----- INPUT MATERIAL
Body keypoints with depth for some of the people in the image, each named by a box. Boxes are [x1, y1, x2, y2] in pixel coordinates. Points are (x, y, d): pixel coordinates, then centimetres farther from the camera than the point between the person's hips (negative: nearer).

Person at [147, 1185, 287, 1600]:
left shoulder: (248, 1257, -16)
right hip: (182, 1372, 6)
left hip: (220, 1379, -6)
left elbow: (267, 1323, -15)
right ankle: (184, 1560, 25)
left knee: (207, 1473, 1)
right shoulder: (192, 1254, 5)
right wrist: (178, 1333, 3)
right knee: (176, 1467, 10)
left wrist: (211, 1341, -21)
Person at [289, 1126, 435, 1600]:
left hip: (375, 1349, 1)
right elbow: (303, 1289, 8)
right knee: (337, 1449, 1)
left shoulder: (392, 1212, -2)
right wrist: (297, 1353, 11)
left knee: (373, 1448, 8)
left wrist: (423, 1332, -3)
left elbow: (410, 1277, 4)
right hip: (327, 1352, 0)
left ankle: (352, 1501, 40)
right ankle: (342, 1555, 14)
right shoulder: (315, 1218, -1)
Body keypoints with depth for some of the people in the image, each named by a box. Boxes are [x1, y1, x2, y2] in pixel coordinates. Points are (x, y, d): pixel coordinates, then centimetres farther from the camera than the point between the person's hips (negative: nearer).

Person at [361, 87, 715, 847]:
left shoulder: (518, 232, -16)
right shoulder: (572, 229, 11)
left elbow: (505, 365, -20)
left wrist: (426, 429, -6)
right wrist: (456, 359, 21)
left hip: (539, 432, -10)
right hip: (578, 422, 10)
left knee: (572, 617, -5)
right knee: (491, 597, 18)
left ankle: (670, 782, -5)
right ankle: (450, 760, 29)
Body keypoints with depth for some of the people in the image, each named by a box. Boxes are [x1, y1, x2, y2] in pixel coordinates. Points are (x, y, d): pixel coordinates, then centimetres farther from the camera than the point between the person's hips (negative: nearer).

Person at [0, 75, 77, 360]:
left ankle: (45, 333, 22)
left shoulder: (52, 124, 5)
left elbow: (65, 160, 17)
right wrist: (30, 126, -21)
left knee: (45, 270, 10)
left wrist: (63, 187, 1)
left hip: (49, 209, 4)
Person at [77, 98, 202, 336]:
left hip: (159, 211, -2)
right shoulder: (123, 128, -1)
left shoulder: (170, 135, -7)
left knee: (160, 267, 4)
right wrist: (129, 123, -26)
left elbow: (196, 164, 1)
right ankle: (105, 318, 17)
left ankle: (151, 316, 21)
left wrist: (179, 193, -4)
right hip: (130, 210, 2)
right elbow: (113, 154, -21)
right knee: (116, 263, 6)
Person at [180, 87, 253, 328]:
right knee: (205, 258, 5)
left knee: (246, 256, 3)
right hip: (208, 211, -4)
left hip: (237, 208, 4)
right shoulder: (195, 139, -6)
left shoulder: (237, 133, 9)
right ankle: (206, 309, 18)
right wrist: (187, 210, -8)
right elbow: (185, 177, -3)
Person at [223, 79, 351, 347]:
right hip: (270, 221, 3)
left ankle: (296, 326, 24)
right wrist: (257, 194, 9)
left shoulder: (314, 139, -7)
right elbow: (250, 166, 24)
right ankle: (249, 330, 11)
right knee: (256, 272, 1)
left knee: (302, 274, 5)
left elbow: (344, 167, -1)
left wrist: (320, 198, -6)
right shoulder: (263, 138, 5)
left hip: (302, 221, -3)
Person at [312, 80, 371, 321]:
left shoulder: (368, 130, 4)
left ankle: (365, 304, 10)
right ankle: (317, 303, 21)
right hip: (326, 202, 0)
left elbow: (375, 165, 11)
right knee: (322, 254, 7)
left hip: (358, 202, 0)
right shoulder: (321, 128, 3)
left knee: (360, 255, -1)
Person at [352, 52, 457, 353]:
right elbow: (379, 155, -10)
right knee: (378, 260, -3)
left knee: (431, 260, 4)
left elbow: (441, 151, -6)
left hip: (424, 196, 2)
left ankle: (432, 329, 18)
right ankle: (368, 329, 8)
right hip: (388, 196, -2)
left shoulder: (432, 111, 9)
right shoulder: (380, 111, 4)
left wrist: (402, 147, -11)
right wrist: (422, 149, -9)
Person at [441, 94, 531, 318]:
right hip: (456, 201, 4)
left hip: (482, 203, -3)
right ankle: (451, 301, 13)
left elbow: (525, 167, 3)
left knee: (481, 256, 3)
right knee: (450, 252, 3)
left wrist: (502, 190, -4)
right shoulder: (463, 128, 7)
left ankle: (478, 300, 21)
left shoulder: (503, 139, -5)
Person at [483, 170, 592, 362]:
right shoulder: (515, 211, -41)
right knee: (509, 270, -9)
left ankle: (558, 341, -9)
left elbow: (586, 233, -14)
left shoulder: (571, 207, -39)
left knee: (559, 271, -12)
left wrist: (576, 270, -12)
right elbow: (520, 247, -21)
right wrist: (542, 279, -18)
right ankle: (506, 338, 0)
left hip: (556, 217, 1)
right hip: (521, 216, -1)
----------
WHAT YOU HAVE TO DO
Turn all of the material above into a numbered list with one line per item, leaving out any blank lines.

TASK RESPONSE
1. Body keypoints with depth for some of the people in the image, each named by a box. Boxes are [x1, y1, x2, y2] in pixel coordinates. Points are (x, y, d): pixel coordinates, then centimetres farther from the camera than the point between the person's hips (negative: nearer).
2. Person at [147, 1185, 287, 1600]:
3. left shoulder: (248, 1257, -16)
4. right hip: (182, 1372, 6)
5. left hip: (220, 1379, -6)
6. left elbow: (267, 1323, -15)
7. right ankle: (184, 1560, 25)
8. left knee: (207, 1473, 1)
9. right shoulder: (192, 1254, 5)
10. right wrist: (178, 1333, 3)
11. right knee: (176, 1467, 10)
12. left wrist: (211, 1341, -21)
13. Person at [289, 1126, 435, 1600]:
14. left hip: (375, 1349, 1)
15. right elbow: (303, 1289, 8)
16. right knee: (337, 1449, 1)
17. left shoulder: (392, 1212, -2)
18. right wrist: (297, 1353, 11)
19. left knee: (373, 1448, 8)
20. left wrist: (423, 1332, -3)
21. left elbow: (410, 1277, 4)
22. right hip: (327, 1352, 0)
23. left ankle: (352, 1501, 40)
24. right ankle: (342, 1555, 14)
25. right shoulder: (315, 1218, -1)
26. Body keypoints with depth for some of the people in the image, each named by a box. Boxes are [x1, y1, x2, y2] in pixel coordinates. Points are (x, y, d): pixel coordinates, then centimetres farther from the camera than the point between the person's hips (negative: nearer).
27. Person at [361, 87, 715, 847]:
28. left shoulder: (518, 232, -16)
29. right shoulder: (572, 229, 11)
30. left elbow: (505, 365, -20)
31. left wrist: (426, 429, -6)
32. right wrist: (456, 359, 21)
33. left hip: (539, 432, -10)
34. right hip: (578, 422, 10)
35. left knee: (572, 617, -5)
36. right knee: (491, 597, 18)
37. left ankle: (670, 782, -5)
38. right ankle: (450, 760, 29)
39. Body keypoints with depth for some of the people in the image, each named by a box. Boxes are [x1, y1, x2, y2] in pixel coordinates. Points are (x, y, d): pixel coordinates, then centimetres farther from the camera than the point between the person's hips (negative: nearer).
40. Person at [0, 75, 77, 360]:
41. left ankle: (45, 333, 22)
42. left shoulder: (52, 124, 5)
43. left elbow: (65, 160, 17)
44. right wrist: (30, 126, -21)
45. left knee: (45, 270, 10)
46. left wrist: (63, 187, 1)
47. left hip: (49, 209, 4)
48. Person at [77, 98, 202, 336]:
49. left hip: (159, 211, -2)
50. right shoulder: (123, 128, -1)
51. left shoulder: (170, 135, -7)
52. left knee: (160, 267, 4)
53. right wrist: (129, 123, -26)
54. left elbow: (196, 164, 1)
55. right ankle: (105, 318, 17)
56. left ankle: (151, 316, 21)
57. left wrist: (179, 193, -4)
58. right hip: (130, 210, 2)
59. right elbow: (113, 154, -21)
60. right knee: (116, 263, 6)
61. Person at [180, 87, 253, 328]:
62. right knee: (205, 258, 5)
63. left knee: (246, 256, 3)
64. right hip: (208, 211, -4)
65. left hip: (237, 208, 4)
66. right shoulder: (195, 139, -6)
67. left shoulder: (237, 133, 9)
68. right ankle: (206, 309, 18)
69. right wrist: (187, 210, -8)
70. right elbow: (185, 177, -3)
71. Person at [223, 79, 351, 347]:
72. right hip: (270, 221, 3)
73. left ankle: (296, 326, 24)
74. right wrist: (257, 194, 9)
75. left shoulder: (314, 139, -7)
76. right elbow: (250, 166, 24)
77. right ankle: (249, 330, 11)
78. right knee: (256, 272, 1)
79. left knee: (302, 274, 5)
80. left elbow: (344, 167, -1)
81. left wrist: (320, 198, -6)
82. right shoulder: (263, 138, 5)
83. left hip: (302, 221, -3)
84. Person at [312, 80, 371, 321]:
85. left shoulder: (368, 130, 4)
86. left ankle: (365, 304, 10)
87. right ankle: (317, 303, 21)
88. right hip: (326, 202, 0)
89. left elbow: (375, 165, 11)
90. right knee: (322, 254, 7)
91. left hip: (358, 202, 0)
92. right shoulder: (321, 128, 3)
93. left knee: (360, 255, -1)
94. Person at [352, 52, 457, 353]:
95. right elbow: (379, 155, -10)
96. right knee: (378, 260, -3)
97. left knee: (431, 260, 4)
98. left elbow: (441, 151, -6)
99. left hip: (424, 196, 2)
100. left ankle: (432, 329, 18)
101. right ankle: (368, 329, 8)
102. right hip: (388, 196, -2)
103. left shoulder: (432, 111, 9)
104. right shoulder: (380, 111, 4)
105. left wrist: (402, 147, -11)
106. right wrist: (422, 149, -9)
107. Person at [441, 94, 531, 318]:
108. right hip: (456, 201, 4)
109. left hip: (482, 203, -3)
110. right ankle: (451, 301, 13)
111. left elbow: (525, 167, 3)
112. left knee: (481, 256, 3)
113. right knee: (450, 252, 3)
114. left wrist: (502, 190, -4)
115. right shoulder: (463, 128, 7)
116. left ankle: (478, 300, 21)
117. left shoulder: (503, 139, -5)
118. Person at [483, 170, 592, 362]:
119. right shoulder: (515, 211, -41)
120. right knee: (509, 270, -9)
121. left ankle: (558, 341, -9)
122. left elbow: (586, 233, -14)
123. left shoulder: (571, 207, -39)
124. left knee: (559, 271, -12)
125. left wrist: (576, 270, -12)
126. right elbow: (520, 247, -21)
127. right wrist: (542, 279, -18)
128. right ankle: (506, 338, 0)
129. left hip: (556, 217, 1)
130. right hip: (521, 216, -1)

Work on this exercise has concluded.